Reproduce word for word the lines of the records that run from the line containing "order: Lamiales" through the last line of the records, inclusive.

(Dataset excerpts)
□ □ □ □ □

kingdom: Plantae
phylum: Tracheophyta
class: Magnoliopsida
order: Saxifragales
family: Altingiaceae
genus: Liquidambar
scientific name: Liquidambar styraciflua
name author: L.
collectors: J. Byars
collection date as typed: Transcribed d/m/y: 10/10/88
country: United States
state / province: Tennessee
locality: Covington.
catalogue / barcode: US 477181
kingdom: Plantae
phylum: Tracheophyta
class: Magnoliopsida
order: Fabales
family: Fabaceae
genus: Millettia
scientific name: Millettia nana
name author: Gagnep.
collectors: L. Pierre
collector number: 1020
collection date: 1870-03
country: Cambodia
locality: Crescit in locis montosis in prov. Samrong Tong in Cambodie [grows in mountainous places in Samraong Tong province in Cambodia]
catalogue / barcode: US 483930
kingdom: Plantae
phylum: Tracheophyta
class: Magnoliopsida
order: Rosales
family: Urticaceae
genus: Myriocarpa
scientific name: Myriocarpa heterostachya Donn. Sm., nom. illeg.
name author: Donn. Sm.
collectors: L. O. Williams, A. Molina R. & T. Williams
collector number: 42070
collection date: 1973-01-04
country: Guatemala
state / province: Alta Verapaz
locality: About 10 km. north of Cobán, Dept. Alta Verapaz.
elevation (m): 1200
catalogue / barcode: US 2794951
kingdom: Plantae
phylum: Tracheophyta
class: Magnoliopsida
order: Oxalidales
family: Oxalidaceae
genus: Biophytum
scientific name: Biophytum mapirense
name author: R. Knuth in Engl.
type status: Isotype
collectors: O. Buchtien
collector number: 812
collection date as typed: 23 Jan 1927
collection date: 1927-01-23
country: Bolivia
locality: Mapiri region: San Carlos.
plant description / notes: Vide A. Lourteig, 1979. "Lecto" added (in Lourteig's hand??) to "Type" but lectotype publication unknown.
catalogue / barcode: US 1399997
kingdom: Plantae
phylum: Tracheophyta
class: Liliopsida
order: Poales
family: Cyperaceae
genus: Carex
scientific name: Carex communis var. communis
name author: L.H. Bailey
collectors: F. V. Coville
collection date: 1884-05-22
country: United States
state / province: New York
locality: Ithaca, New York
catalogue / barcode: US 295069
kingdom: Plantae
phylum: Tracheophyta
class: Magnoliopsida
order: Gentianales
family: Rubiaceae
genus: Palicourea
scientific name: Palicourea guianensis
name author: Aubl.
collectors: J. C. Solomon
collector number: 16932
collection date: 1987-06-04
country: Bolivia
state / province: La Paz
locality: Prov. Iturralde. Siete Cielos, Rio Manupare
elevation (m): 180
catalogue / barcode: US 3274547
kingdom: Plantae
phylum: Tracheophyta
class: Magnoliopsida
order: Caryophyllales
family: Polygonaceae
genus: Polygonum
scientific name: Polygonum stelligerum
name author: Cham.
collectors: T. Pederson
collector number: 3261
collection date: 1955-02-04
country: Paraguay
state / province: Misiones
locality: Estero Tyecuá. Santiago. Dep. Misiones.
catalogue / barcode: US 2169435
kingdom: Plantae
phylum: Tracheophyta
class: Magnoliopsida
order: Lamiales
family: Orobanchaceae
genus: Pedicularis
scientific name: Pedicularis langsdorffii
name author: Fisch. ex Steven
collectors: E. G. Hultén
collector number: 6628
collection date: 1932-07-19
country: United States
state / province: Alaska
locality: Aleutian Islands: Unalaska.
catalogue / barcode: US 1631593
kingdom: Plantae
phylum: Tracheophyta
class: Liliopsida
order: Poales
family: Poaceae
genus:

□ □ □ □ □

- [FINAL RESULT]
order: Lamiales
family: Orobanchaceae
genus: Pedicularis
scientific name: Pedicularis langsdorffii
name author: Fisch. ex Steven
collectors: E. G. Hultén
collector number: 6628
collection date: 1932-07-19
country: United States
state / province: Alaska
locality: Aleutian Islands: Unalaska.
catalogue / barcode: US 1631593
kingdom: Plantae
phylum: Tracheophyta
class: Liliopsida
order: Poales
family: Poaceae
genus:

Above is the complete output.